Stored data:
____

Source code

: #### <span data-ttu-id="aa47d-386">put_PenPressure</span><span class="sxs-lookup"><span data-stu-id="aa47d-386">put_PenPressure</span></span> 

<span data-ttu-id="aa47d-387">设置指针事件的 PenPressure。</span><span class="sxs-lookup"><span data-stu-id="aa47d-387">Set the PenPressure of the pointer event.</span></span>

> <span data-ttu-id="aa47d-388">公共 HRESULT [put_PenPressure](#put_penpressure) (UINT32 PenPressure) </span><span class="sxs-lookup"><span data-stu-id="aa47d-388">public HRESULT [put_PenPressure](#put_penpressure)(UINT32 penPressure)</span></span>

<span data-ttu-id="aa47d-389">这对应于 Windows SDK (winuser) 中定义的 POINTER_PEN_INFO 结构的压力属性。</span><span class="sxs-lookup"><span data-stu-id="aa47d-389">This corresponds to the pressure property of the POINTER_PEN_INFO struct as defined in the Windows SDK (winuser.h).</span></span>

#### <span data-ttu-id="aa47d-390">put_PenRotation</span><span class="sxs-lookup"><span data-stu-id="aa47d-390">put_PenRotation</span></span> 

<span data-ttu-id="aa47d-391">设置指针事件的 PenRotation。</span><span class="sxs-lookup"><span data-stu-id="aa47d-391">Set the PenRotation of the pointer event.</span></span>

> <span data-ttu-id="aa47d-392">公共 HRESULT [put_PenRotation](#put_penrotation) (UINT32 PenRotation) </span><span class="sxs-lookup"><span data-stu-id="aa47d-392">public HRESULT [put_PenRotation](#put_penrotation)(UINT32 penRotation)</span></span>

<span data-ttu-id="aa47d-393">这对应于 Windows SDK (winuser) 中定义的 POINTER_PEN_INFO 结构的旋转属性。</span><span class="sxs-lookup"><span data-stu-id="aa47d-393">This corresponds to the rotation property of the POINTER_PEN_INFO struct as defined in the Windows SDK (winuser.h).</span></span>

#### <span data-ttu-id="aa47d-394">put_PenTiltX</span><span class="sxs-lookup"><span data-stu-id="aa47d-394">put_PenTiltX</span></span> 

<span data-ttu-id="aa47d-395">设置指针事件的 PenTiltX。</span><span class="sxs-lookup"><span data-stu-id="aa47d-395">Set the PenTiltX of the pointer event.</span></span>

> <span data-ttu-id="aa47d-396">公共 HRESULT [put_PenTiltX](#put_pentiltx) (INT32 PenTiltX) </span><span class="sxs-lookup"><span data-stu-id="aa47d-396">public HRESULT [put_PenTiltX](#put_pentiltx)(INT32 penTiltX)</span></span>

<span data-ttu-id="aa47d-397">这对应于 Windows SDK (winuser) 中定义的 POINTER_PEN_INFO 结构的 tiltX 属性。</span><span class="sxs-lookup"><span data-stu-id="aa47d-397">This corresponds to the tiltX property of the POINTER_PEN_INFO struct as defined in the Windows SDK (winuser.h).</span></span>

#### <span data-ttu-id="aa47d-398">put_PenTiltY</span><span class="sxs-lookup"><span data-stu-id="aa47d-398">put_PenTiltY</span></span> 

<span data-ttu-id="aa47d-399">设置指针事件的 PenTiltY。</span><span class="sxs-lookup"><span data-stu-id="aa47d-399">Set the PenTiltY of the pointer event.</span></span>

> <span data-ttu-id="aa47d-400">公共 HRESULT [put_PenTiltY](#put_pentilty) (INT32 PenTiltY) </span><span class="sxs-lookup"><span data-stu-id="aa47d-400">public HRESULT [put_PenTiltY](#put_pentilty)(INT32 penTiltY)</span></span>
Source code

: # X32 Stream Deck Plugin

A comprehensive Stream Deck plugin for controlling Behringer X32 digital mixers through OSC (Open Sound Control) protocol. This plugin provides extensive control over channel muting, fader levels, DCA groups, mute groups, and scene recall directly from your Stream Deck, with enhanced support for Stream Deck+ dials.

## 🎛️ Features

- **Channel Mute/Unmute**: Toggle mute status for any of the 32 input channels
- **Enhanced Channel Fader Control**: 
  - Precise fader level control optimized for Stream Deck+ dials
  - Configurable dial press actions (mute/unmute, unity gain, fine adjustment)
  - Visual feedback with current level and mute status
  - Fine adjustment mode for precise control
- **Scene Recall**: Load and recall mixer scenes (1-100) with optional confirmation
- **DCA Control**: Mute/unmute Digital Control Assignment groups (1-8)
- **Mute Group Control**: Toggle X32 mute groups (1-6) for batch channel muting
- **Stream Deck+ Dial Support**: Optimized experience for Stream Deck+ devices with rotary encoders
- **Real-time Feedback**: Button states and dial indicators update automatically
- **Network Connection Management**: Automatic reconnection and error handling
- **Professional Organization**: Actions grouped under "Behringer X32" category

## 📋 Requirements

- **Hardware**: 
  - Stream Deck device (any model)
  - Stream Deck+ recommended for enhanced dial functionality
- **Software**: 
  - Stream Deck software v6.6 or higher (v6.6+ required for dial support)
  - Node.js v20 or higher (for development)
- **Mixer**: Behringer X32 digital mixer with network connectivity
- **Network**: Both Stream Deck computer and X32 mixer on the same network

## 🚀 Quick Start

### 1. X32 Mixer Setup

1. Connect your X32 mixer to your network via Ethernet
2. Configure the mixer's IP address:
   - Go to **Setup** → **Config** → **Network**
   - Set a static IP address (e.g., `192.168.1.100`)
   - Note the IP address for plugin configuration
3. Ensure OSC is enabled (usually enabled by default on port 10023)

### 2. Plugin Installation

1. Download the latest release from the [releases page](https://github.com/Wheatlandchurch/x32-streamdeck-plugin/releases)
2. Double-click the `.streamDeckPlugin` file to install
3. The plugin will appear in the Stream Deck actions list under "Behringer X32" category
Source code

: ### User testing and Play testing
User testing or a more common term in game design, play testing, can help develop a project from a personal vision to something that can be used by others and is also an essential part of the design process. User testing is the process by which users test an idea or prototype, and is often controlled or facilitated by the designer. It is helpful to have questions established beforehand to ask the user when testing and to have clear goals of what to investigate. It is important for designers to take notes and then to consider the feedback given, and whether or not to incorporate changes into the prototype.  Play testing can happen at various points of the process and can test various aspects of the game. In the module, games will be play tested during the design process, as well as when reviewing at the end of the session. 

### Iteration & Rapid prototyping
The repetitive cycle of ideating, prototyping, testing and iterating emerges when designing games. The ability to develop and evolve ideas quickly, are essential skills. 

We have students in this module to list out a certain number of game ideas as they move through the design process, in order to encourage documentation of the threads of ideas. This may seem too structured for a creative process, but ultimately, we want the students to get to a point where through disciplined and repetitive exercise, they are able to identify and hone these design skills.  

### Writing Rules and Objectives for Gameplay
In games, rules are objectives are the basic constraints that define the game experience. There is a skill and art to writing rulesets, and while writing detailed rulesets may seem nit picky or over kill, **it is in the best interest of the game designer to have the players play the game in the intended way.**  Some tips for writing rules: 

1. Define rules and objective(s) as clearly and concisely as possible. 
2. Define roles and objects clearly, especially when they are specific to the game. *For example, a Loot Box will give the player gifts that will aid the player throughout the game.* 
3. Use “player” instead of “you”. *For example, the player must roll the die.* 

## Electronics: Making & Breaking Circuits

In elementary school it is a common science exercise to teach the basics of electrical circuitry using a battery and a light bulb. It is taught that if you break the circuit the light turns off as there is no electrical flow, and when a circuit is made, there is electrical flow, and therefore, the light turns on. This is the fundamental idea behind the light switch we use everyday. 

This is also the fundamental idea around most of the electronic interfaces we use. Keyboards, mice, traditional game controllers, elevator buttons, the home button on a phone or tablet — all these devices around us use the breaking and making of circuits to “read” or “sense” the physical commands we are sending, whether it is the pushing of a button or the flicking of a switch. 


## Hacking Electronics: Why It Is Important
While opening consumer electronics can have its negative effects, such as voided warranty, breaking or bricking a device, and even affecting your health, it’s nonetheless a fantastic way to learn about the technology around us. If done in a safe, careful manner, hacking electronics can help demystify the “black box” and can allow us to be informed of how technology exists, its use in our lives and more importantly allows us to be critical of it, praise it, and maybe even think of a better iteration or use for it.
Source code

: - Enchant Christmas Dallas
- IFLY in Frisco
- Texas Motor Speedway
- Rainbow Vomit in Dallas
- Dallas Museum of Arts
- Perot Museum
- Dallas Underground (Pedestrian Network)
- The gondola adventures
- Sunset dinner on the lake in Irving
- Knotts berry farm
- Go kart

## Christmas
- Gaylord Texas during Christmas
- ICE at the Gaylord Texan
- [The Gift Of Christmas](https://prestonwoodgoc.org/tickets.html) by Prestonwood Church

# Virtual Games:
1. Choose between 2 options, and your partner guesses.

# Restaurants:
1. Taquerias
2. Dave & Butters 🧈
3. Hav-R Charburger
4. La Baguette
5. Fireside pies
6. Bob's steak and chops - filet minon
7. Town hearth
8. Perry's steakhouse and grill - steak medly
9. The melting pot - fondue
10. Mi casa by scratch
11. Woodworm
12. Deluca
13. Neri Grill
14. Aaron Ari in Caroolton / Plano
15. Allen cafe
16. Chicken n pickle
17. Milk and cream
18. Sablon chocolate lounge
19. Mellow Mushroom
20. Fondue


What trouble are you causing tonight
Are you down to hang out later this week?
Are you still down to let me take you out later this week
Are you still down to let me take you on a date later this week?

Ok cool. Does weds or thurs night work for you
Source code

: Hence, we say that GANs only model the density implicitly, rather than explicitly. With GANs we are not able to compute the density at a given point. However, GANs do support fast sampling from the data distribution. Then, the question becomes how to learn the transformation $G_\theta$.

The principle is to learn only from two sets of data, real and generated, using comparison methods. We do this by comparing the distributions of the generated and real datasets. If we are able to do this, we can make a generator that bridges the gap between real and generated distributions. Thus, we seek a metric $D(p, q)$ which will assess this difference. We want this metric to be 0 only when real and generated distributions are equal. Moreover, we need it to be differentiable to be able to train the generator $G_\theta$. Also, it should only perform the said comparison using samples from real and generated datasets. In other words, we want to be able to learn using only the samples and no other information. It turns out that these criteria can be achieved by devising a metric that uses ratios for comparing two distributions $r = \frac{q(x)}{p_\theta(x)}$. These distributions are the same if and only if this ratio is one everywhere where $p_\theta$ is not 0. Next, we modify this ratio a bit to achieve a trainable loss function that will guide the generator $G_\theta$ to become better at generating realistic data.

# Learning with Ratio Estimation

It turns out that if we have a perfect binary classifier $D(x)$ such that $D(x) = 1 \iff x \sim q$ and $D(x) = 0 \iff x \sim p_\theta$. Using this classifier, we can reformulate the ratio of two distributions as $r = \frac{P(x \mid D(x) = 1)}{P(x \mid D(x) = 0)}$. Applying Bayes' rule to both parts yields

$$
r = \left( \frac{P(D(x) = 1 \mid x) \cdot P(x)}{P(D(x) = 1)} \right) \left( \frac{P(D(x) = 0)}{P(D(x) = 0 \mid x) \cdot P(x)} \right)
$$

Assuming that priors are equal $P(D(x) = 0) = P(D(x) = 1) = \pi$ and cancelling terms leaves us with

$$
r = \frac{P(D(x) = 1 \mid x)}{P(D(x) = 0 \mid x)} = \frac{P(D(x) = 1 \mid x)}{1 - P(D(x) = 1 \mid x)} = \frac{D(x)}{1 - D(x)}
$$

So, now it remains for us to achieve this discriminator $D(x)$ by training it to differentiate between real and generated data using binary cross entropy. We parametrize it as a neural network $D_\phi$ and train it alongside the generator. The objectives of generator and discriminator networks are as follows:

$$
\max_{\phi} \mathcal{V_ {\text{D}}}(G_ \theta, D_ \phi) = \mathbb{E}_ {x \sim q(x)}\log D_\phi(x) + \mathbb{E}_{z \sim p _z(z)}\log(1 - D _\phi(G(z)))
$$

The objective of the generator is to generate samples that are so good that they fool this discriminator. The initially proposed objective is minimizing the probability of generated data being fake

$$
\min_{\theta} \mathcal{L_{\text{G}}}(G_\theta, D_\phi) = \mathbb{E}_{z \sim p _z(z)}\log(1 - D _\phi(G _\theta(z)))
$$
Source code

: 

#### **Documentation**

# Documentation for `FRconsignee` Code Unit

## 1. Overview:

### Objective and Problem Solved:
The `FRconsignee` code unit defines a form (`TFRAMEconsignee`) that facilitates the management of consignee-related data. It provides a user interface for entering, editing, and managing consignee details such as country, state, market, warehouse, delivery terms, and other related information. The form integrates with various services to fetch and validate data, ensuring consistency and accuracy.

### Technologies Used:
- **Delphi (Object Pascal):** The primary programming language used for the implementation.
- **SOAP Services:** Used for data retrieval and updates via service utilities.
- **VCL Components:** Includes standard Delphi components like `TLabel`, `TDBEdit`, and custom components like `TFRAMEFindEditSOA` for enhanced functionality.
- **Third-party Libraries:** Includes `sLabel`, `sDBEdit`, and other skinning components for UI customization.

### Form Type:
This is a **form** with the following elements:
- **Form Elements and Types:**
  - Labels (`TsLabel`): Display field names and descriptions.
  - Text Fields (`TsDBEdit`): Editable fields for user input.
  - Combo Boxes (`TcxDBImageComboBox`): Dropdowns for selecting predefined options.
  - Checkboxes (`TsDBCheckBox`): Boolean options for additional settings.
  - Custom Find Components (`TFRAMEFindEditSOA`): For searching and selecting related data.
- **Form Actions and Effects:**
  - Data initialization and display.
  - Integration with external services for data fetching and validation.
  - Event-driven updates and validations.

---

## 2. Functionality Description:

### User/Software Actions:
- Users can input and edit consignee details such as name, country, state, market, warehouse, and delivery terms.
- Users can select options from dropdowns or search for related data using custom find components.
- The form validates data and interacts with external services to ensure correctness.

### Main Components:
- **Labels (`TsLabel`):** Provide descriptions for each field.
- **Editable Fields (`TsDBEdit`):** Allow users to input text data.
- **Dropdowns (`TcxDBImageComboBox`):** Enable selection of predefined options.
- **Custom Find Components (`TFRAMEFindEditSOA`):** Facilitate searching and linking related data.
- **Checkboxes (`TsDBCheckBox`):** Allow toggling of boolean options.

____

Problem: Nothing but the exact lines from the start of the material through the line holding "PenPressure of the pointer event.</span></span>", both included, belongs in the answer.

Solution for this problem:
Source code

: #### <span data-ttu-id="aa47d-386">put_PenPressure</span><span class="sxs-lookup"><span data-stu-id="aa47d-386">put_PenPressure</span></span> 

<span data-ttu-id="aa47d-387">设置指针事件的 PenPressure。</span><span class="sxs-lookup"><span data-stu-id="aa47d-387">Set the PenPressure of the pointer event.</span></span>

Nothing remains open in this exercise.